> What needs to be done
Transcribe each record precisely; images stay out.

(Document structure recognition data)
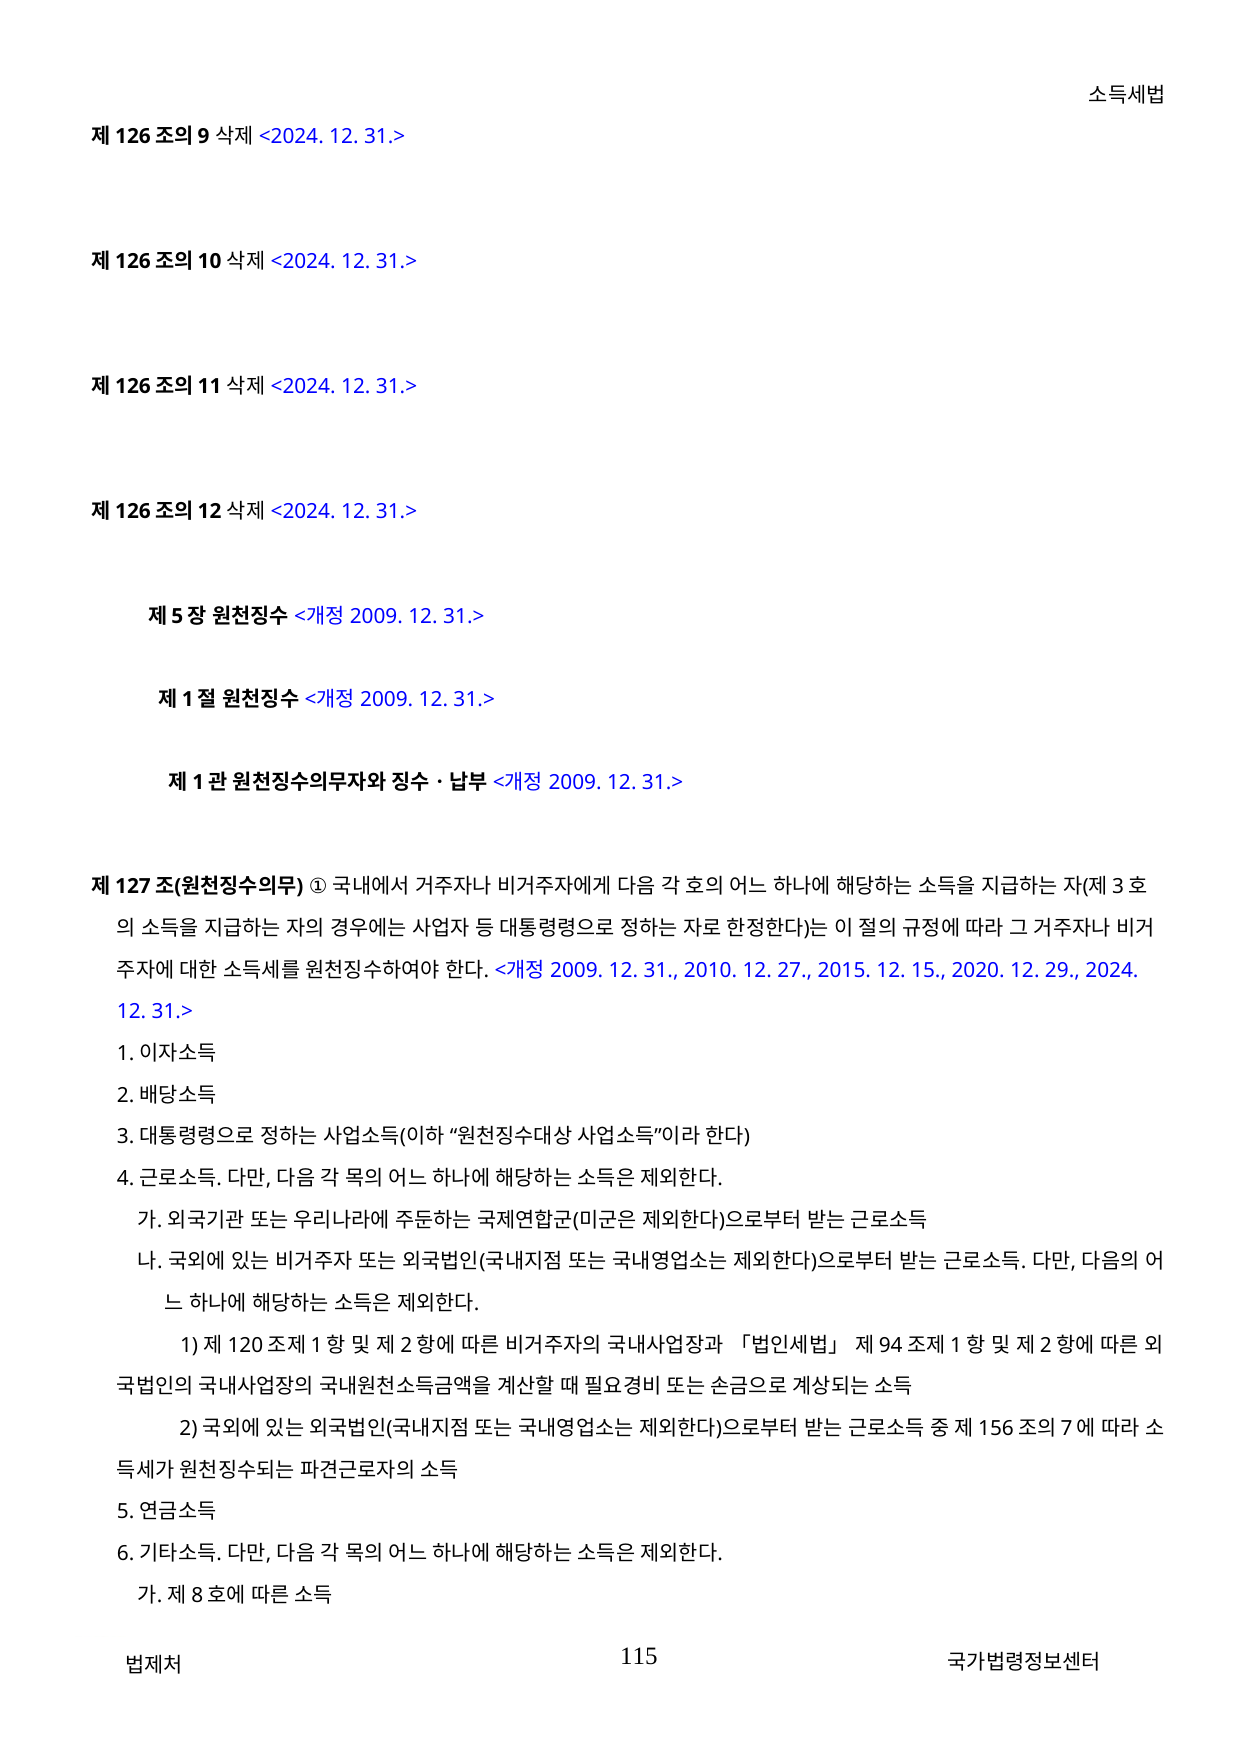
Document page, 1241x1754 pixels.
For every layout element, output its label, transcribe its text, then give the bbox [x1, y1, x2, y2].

text 3. 대통령령으로 정하는 사업소득(이하 “원천징수대상 사업소득”이라 한다) [117, 1108, 1165, 1150]
text 2. 배당소득 [117, 1067, 1165, 1108]
text 6. 기타소득. 다만, 다음 각 목의 어느 하나에 해당하는 소득은 제외한다. [117, 1525, 1165, 1567]
text 제1관 원천징수의무자와 징수ㆍ납부 <개정 2009. 12. 31.> [169, 754, 1165, 796]
text 제1절 원천징수 <개정 2009. 12. 31.> [158, 671, 1165, 712]
text 1. 이자소득 [117, 1025, 1165, 1067]
text 2) 국외에 있는 외국법인(국내지점 또는 국내영업소는 제외한다)으로부터 받는 근로소득 중 제156조의7에 따라 소득세가 원천징수되는 파견근로자의 소득 [117, 1400, 1165, 1483]
text 제126조의12 삭제 <2024. 12. 31.> [92, 483, 1165, 525]
text 5. 연금소득 [117, 1483, 1165, 1525]
text 가. 외국기관 또는 우리나라에 주둔하는 국제연합군(미군은 제외한다)으로부터 받는 근로소득 [137, 1192, 1165, 1233]
text 제5장 원천징수 <개정 2009. 12. 31.> [148, 587, 1165, 629]
text 4. 근로소득. 다만, 다음 각 목의 어느 하나에 해당하는 소득은 제외한다. [117, 1150, 1165, 1192]
text 1) 제120조제1항 및 제2항에 따른 비거주자의 국내사업장과 「법인세법」 제94조제1항 및 제2항에 따른 외국법인의 국내사업장의 국내원천소득금액을 계산할 때 필요경비 또는 손금으로 계상되는 소득 [117, 1317, 1165, 1400]
text 제126조의10 삭제 <2024. 12. 31.> [92, 233, 1165, 275]
text 제126조의11 삭제 <2024. 12. 31.> [92, 358, 1165, 400]
text 나. 국외에 있는 비거주자 또는 외국법인(국내지점 또는 국내영업소는 제외한다)으로부터 받는 근로소득. 다만, 다음의 어느 하나에 해당하는 소득은 제외한다. [137, 1233, 1165, 1317]
text 제127조(원천징수의무) ① 국내에서 거주자나 비거주자에게 다음 각 호의 어느 하나에 해당하는 소득을 지급하는 자(제3호의 소득을 지급하는 자의 경우에는 사업자 등 대통령령으로 정하는 자로 한정한다)는 이 절의 규정에 따라 그 거주자나 비거주자에 대한 소득세를 원천징수하여야 한다. <개정 2009. 12. 31., 2010. 12. 27., 2015. 12. 15., 2020. 12. 29., 2024. 12. 31.> [92, 858, 1165, 1025]
text 가. 제8호에 따른 소득 [137, 1567, 1165, 1608]
text 제126조의9 삭제 <2024. 12. 31.> [92, 108, 1165, 150]
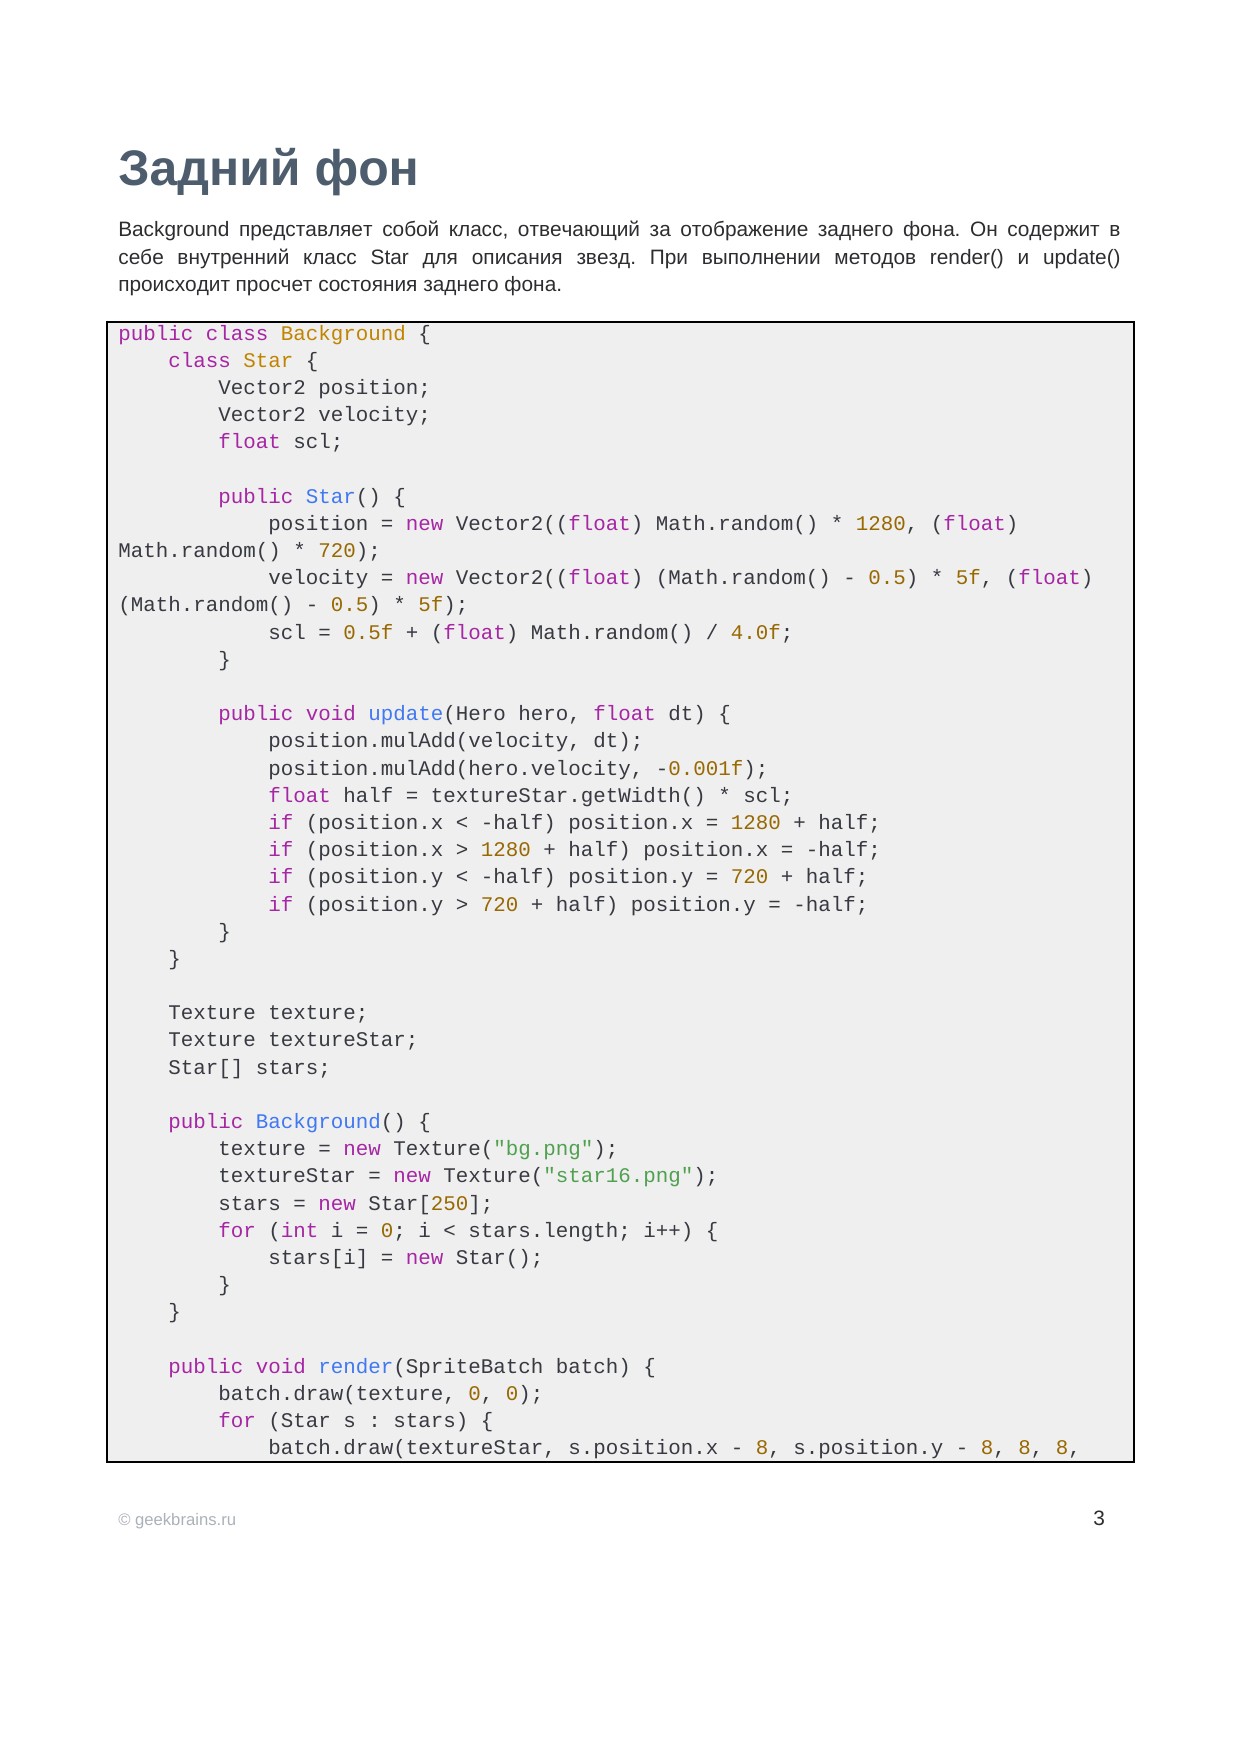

> Response to this exercise
Document page, 1241x1754 pixels.
For every layout element, output its label, transcribe its text, then give the bbox [x1, y1, x2, y2].

text 3. 대통령령으로 정하는 사업소득(이하 “원천징수대상 사업소득”이라 한다) [117, 1108, 1165, 1150]
text 2. 배당소득 [117, 1067, 1165, 1108]
text 6. 기타소득. 다만, 다음 각 목의 어느 하나에 해당하는 소득은 제외한다. [117, 1525, 1165, 1567]
text 제1관 원천징수의무자와 징수ㆍ납부 <개정 2009. 12. 31.> [169, 754, 1165, 796]
text 제1절 원천징수 <개정 2009. 12. 31.> [158, 671, 1165, 712]
text 1. 이자소득 [117, 1025, 1165, 1067]
text 2) 국외에 있는 외국법인(국내지점 또는 국내영업소는 제외한다)으로부터 받는 근로소득 중 제156조의7에 따라 소득세가 원천징수되는 파견근로자의 소득 [117, 1400, 1165, 1483]
text 제126조의12 삭제 <2024. 12. 31.> [92, 483, 1165, 525]
text 5. 연금소득 [117, 1483, 1165, 1525]
text 가. 외국기관 또는 우리나라에 주둔하는 국제연합군(미군은 제외한다)으로부터 받는 근로소득 [137, 1192, 1165, 1233]
text 제5장 원천징수 <개정 2009. 12. 31.> [148, 587, 1165, 629]
text 4. 근로소득. 다만, 다음 각 목의 어느 하나에 해당하는 소득은 제외한다. [117, 1150, 1165, 1192]
text 1) 제120조제1항 및 제2항에 따른 비거주자의 국내사업장과 「법인세법」 제94조제1항 및 제2항에 따른 외국법인의 국내사업장의 국내원천소득금액을 계산할 때 필요경비 또는 손금으로 계상되는 소득 [117, 1317, 1165, 1400]
text 제126조의10 삭제 <2024. 12. 31.> [92, 233, 1165, 275]
text 제126조의11 삭제 <2024. 12. 31.> [92, 358, 1165, 400]
text 나. 국외에 있는 비거주자 또는 외국법인(국내지점 또는 국내영업소는 제외한다)으로부터 받는 근로소득. 다만, 다음의 어느 하나에 해당하는 소득은 제외한다. [137, 1233, 1165, 1317]
text 제127조(원천징수의무) ① 국내에서 거주자나 비거주자에게 다음 각 호의 어느 하나에 해당하는 소득을 지급하는 자(제3호의 소득을 지급하는 자의 경우에는 사업자 등 대통령령으로 정하는 자로 한정한다)는 이 절의 규정에 따라 그 거주자나 비거주자에 대한 소득세를 원천징수하여야 한다. <개정 2009. 12. 31., 2010. 12. 27., 2015. 12. 15., 2020. 12. 29., 2024. 12. 31.> [92, 858, 1165, 1025]
text 가. 제8호에 따른 소득 [137, 1567, 1165, 1608]
text 제126조의9 삭제 <2024. 12. 31.> [92, 108, 1165, 150]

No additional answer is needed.